What we would do on my team is:

  1. Create a Bug detailing expected and actual behavior.
  2. Update the acceptance criteria so that the new found requirement is documented.
  3. Prioritize the Bug along with all the other Stories and Bugs in the next iteration.

The benefit here is that you're forced to consider whether or not fixing this bug is the next most important thing to do. It may or may not be important enough to fix, but it is important that its value is considered.

Of course, you still need to find a way to encourage developers (and yourself) to explore these edge cases up front. If your dev team isn't spending time breaking down stories, encourage them to have a detailed planning session prior to beginning work on them.

Some observations:

...when I reject his stories

I don't know your work culture or process, but to me rejecting a story is a severe step. If I were the dev, I would also generate push back on that as it is a recorded action that reflects badly on me and on the team.

He says its unfair since I don't specify the edge cases.

It's unfair of him to expect you to know all the edge cases. But at the same time, it's unfair for you to expect that of him. Every change has risk, and as issues are discovered y'all need to work together as a team to address them.

I don't know his design for the story until after he implements it

You should not have to know the design. It can be helpful to know the design in order to make initial educated guesses as to which stories are easier or harder for backlog management. But avoid trapping the developer into your design when you write stories. It sucks all the fun out of it when you are simply a voice-activated keyboard for the PO.


It sounds like you guys should work on process improvement and do some team building. Some things I might suggest for process:

  • Suggest that the dev include time in the story to the cover fixing discovered edge cases. Heck, make it part of each user story. This is easily defensible via the goal of 0 new bugs introduced. The problem is that the dev is not planning for it currently. And he's out of time when you discover issues. It's going to take time either way, so put it in the story where it is visible during planning.
  • After your testing (and thank you for testing by the way!), send the dev a list of discovered issues. The fixing of those issues will go against the "fixing edge cases" condition of satisfaction.
  • If anything remains unfixed or is discovered too late, decide whether the story needs to be pushed based on whether the use case can be fulfilled. Known issues and work-arounds happen. Disclosed them in release notes and create new stories to fix them.
  • If there is a particular rough spot in the process that generates pushback, then change your process! After all, process improvement is part of Scrum. For instance, if your dev gets upset when you reject the story, then suggest to the team a change in process so that rejection doesn't trigger fixes. Do the testing and fixes before Done and Rejected.
  • Work with the team and what they have produced and make the best use of it you can. They don't do perfect work and neither do you. So plan for that. My teams have usually been devops, so we have an Unplanned Support user story each sprint for emergent issues... planning for the un-plan-able.

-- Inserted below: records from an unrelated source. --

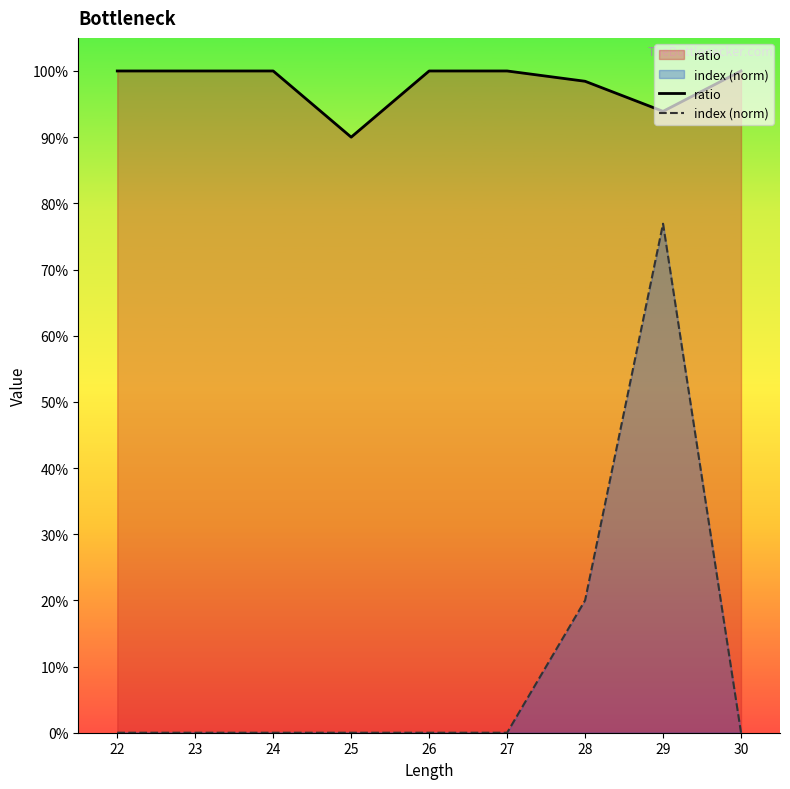

The ratio series shows 1.0 at 22. True or false?

True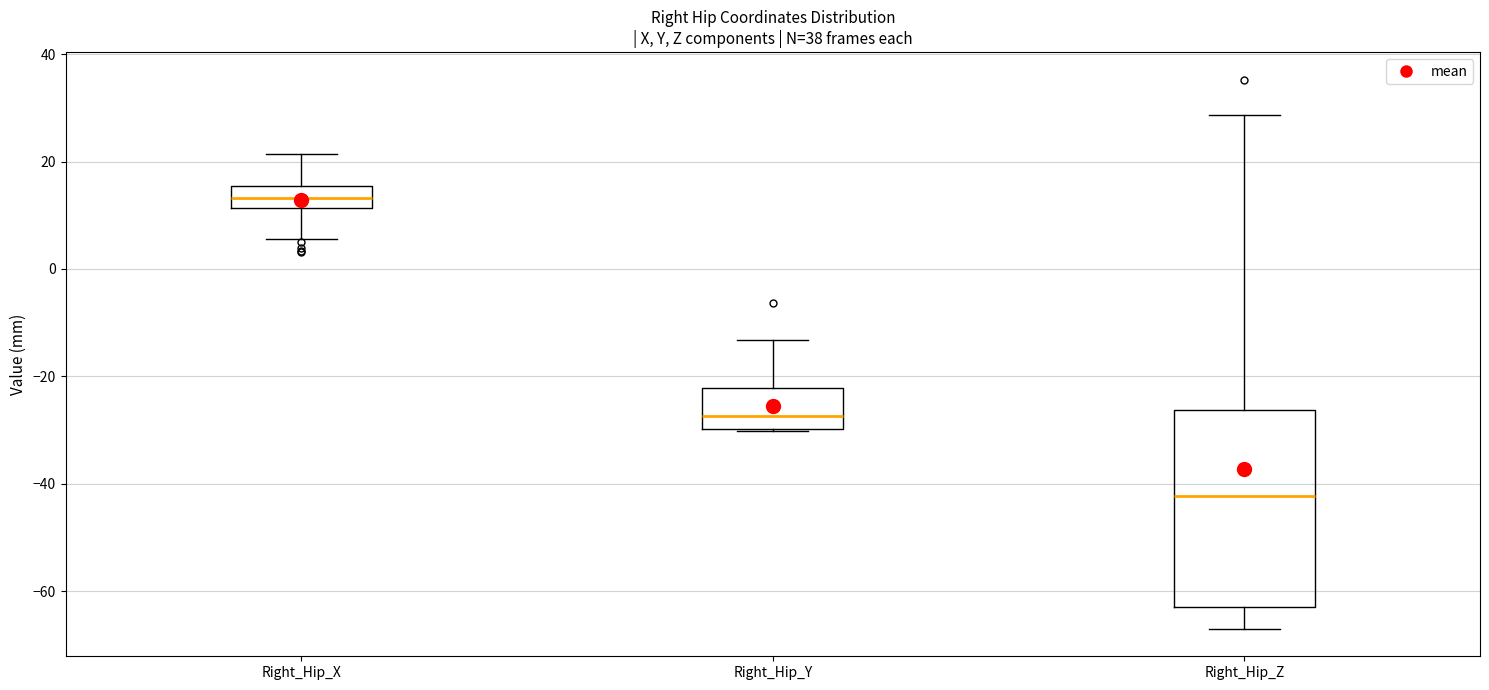

Which box has the highest median line?

Right_Hip_X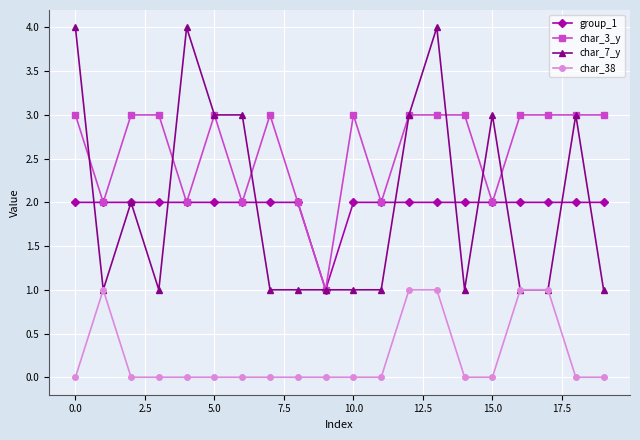

Which series has the largest total across all categories?

char_3_y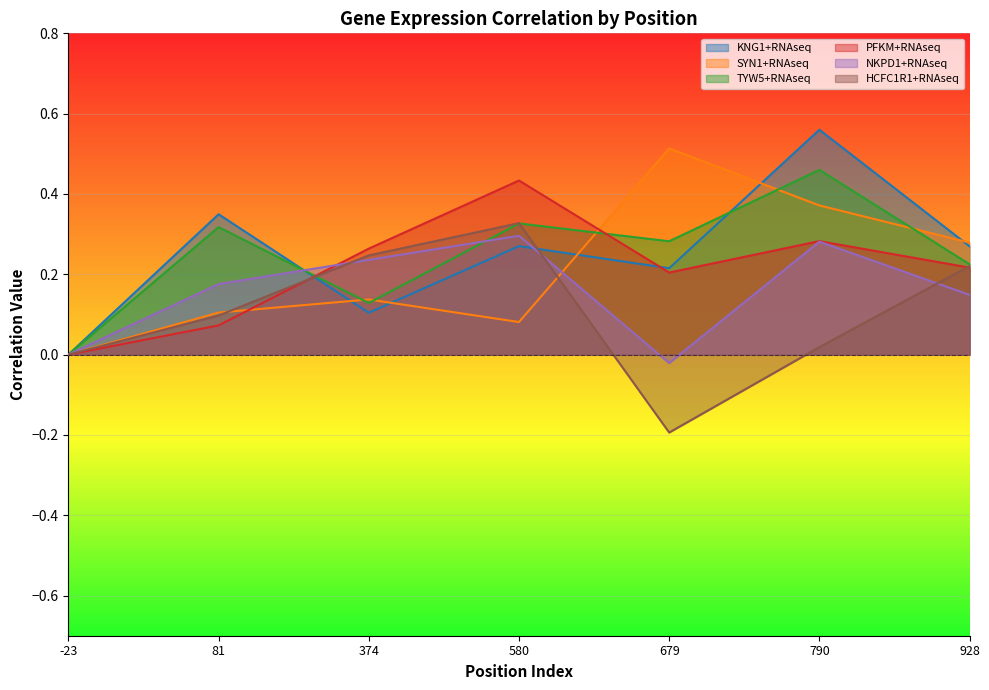

What is the value of the NKPD1+RNAseq point at the 4th from the left?

0.3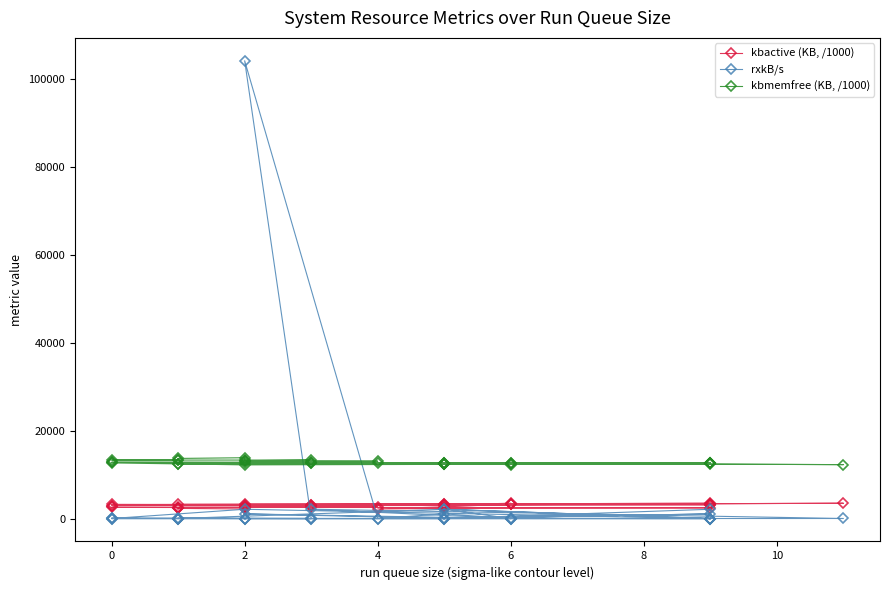

How many data points in kbmemfree (KB, /1000) are above 12613?

20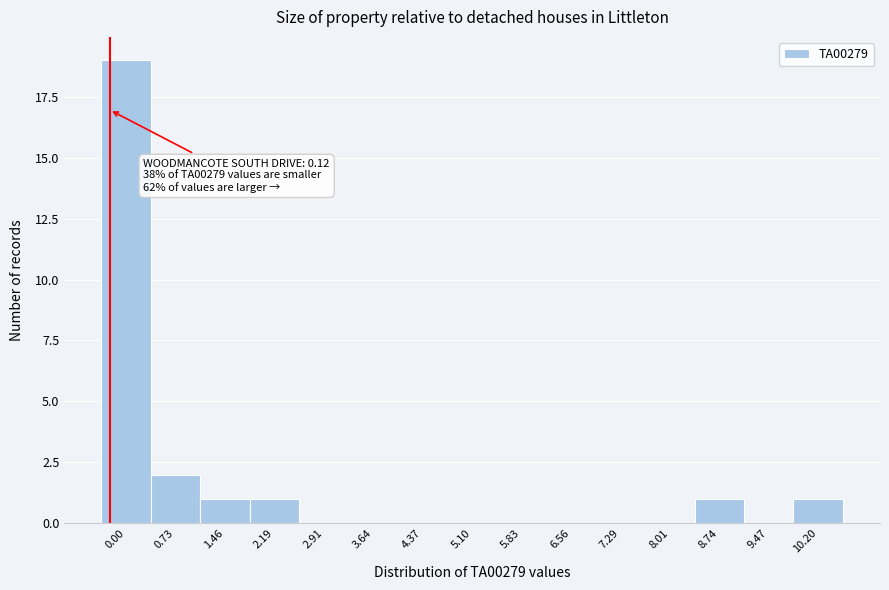

Reading right to left, what are all the values shown in this chart?

10.20=1	9.47=0	8.74=1	8.01=0	7.29=0	6.56=0	5.83=0	5.10=0	4.37=0	3.64=0	2.91=0	2.19=1	1.46=1	0.73=2	0.00=19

The requirements should be clear and concise. If they are not, then happens exactly what happened to you. It is your fault, and the worst thing you can do when specifying requirements is to assume things.

You specific example, about division by zero. If you didn't specify that you want to log the error, then don't complain if the developer prints 100 as result.

But in such cases, I would just fill missing gaps and pass them to the developer. After all, bugs in requirements do happen.